▸ **Your assignment**:
In the records below, find the line that contains "adenocarcinoma (low-grade) stained" and repeat it, along with each line after it, exactly as written.

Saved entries
- - -
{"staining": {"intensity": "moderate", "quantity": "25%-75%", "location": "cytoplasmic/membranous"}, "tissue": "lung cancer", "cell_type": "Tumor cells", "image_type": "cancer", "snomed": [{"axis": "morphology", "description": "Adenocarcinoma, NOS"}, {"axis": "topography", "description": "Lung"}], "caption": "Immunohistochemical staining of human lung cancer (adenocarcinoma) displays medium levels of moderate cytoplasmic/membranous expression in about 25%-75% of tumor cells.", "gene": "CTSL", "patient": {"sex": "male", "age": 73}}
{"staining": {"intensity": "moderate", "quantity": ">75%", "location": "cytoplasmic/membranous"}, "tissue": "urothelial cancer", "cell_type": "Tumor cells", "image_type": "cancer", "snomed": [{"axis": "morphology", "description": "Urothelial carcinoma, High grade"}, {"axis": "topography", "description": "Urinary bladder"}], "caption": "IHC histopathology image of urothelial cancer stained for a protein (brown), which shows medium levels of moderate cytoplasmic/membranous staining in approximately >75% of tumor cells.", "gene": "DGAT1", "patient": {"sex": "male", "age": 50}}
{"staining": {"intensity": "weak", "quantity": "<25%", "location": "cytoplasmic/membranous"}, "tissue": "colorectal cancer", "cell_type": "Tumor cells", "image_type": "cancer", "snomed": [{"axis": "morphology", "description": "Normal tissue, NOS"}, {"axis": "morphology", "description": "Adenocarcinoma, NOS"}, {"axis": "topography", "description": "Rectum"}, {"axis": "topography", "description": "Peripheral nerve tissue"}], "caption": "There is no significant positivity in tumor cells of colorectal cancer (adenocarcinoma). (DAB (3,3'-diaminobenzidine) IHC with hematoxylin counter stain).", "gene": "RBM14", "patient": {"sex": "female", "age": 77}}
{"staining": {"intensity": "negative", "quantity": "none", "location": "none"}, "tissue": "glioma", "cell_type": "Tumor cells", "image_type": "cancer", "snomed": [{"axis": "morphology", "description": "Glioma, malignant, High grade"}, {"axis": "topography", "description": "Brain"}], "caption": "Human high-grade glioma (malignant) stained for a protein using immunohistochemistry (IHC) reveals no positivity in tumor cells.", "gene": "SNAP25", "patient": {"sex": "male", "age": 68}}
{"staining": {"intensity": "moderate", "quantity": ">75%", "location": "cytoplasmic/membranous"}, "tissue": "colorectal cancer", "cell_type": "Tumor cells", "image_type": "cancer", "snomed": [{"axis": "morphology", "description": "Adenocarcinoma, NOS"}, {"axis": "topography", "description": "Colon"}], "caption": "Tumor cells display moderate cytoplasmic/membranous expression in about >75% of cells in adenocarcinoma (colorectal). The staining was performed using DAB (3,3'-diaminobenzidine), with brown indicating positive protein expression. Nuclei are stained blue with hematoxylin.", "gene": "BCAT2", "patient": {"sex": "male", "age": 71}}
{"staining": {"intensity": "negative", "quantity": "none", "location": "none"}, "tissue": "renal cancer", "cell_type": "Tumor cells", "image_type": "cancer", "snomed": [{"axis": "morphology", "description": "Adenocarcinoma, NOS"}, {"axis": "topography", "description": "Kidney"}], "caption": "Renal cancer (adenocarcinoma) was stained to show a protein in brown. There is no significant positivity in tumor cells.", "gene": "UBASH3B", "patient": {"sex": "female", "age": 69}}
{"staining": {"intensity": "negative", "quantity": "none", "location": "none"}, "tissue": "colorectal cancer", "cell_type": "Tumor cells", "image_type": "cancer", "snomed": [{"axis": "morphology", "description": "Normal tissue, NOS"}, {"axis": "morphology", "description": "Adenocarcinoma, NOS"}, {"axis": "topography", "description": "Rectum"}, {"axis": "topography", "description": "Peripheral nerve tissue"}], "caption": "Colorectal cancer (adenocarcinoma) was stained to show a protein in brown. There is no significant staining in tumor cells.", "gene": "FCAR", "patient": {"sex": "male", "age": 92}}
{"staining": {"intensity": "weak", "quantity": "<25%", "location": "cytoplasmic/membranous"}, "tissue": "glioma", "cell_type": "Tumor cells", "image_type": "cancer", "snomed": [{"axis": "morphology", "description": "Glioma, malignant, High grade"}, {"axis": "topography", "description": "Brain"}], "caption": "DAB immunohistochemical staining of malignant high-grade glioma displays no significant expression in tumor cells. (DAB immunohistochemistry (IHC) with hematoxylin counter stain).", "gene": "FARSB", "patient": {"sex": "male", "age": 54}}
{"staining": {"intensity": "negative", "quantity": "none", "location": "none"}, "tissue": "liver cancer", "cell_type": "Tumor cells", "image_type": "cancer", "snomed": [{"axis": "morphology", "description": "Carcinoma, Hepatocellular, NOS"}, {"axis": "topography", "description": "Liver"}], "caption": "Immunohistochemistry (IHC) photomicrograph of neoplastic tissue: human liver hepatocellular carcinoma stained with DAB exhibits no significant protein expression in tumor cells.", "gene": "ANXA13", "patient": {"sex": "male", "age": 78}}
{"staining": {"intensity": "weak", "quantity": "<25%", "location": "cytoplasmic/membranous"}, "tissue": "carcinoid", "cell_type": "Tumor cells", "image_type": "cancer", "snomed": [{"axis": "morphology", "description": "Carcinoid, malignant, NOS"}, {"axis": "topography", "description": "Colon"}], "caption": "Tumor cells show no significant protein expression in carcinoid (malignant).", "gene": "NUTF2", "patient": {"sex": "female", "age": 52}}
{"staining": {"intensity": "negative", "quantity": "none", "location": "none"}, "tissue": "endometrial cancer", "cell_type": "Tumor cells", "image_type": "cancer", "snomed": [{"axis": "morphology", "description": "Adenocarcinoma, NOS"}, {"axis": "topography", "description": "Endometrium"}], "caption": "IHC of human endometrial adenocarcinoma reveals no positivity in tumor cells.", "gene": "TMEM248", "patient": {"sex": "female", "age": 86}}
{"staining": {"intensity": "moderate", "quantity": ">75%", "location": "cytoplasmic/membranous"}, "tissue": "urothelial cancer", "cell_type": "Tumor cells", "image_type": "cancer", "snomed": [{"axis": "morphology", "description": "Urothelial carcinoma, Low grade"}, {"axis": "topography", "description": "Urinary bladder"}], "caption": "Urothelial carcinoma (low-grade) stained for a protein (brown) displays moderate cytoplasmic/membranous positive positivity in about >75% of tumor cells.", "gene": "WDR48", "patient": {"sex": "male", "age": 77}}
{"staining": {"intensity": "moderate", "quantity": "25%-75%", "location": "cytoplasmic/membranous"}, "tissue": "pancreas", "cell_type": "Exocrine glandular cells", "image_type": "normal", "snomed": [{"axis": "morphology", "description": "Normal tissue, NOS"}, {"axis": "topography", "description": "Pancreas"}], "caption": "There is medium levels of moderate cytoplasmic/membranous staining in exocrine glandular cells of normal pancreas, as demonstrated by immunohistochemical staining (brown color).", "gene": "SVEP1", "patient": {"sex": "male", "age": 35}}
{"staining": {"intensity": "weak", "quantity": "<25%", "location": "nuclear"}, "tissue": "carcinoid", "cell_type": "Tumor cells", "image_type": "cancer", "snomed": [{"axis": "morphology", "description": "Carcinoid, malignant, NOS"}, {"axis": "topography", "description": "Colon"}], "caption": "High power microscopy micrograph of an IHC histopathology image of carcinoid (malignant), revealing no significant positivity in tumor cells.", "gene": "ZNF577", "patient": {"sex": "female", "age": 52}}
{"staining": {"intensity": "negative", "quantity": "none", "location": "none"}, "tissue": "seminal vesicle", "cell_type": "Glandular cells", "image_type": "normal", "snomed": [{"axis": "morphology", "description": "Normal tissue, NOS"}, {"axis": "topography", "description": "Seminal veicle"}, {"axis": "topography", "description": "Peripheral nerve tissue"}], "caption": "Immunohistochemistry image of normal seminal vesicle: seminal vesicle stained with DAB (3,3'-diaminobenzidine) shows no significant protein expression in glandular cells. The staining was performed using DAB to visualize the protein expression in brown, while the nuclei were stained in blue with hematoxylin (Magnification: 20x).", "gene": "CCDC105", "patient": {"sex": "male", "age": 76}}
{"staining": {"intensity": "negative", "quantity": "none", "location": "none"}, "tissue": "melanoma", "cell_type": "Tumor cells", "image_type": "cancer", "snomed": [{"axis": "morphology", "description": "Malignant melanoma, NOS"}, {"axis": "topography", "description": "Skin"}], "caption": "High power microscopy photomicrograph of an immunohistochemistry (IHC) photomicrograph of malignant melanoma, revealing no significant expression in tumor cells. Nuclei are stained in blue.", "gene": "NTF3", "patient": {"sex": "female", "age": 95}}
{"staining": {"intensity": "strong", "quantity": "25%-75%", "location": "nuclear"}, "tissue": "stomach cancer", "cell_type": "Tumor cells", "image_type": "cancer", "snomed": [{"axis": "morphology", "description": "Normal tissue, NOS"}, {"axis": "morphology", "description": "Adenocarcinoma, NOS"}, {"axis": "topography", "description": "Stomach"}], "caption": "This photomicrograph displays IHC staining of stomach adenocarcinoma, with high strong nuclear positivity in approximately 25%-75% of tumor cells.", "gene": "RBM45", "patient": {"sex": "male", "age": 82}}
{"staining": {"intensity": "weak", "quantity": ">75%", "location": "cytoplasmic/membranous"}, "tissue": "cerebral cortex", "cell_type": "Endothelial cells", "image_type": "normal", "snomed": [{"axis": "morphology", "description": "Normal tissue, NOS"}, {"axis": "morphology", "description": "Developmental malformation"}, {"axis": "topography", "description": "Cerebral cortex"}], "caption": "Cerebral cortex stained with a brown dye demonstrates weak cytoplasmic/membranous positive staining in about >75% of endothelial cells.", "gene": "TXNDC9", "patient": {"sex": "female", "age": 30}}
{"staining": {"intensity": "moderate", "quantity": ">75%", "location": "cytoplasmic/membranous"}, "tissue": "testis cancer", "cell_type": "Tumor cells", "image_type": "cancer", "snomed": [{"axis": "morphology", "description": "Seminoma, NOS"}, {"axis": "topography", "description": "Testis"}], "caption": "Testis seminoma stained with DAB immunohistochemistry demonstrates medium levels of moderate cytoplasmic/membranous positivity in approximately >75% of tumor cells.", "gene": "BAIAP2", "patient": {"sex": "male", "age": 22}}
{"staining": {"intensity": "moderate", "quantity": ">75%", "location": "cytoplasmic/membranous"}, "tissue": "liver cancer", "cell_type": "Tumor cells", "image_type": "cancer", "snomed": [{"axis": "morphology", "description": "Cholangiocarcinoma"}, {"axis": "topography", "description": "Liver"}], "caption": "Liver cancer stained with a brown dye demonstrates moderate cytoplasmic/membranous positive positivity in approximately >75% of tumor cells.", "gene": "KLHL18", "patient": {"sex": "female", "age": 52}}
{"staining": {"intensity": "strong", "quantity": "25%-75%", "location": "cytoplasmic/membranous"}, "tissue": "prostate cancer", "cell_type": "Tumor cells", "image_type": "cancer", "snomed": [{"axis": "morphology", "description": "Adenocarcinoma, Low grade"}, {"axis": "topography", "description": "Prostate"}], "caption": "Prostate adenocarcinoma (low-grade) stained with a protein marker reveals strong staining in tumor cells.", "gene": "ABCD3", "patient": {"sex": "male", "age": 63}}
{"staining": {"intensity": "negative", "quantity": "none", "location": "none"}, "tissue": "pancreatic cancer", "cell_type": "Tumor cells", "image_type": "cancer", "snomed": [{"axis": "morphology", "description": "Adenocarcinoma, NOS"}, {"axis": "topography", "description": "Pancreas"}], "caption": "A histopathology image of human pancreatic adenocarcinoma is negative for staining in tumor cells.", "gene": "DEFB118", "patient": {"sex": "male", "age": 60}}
- - -
▸ **Reply to the task**:
{"staining": {"intensity": "strong", "quantity": "25%-75%", "location": "cytoplasmic/membranous"}, "tissue": "prostate cancer", "cell_type": "Tumor cells", "image_type": "cancer", "snomed": [{"axis": "morphology", "description": "Adenocarcinoma, Low grade"}, {"axis": "topography", "description": "Prostate"}], "caption": "Prostate adenocarcinoma (low-grade) stained with a protein marker reveals strong staining in tumor cells.", "gene": "ABCD3", "patient": {"sex": "male", "age": 63}}
{"staining": {"intensity": "negative", "quantity": "none", "location": "none"}, "tissue": "pancreatic cancer", "cell_type": "Tumor cells", "image_type": "cancer", "snomed": [{"axis": "morphology", "description": "Adenocarcinoma, NOS"}, {"axis": "topography", "description": "Pancreas"}], "caption": "A histopathology image of human pancreatic adenocarcinoma is negative for staining in tumor cells.", "gene": "DEFB118", "patient": {"sex": "male", "age": 60}}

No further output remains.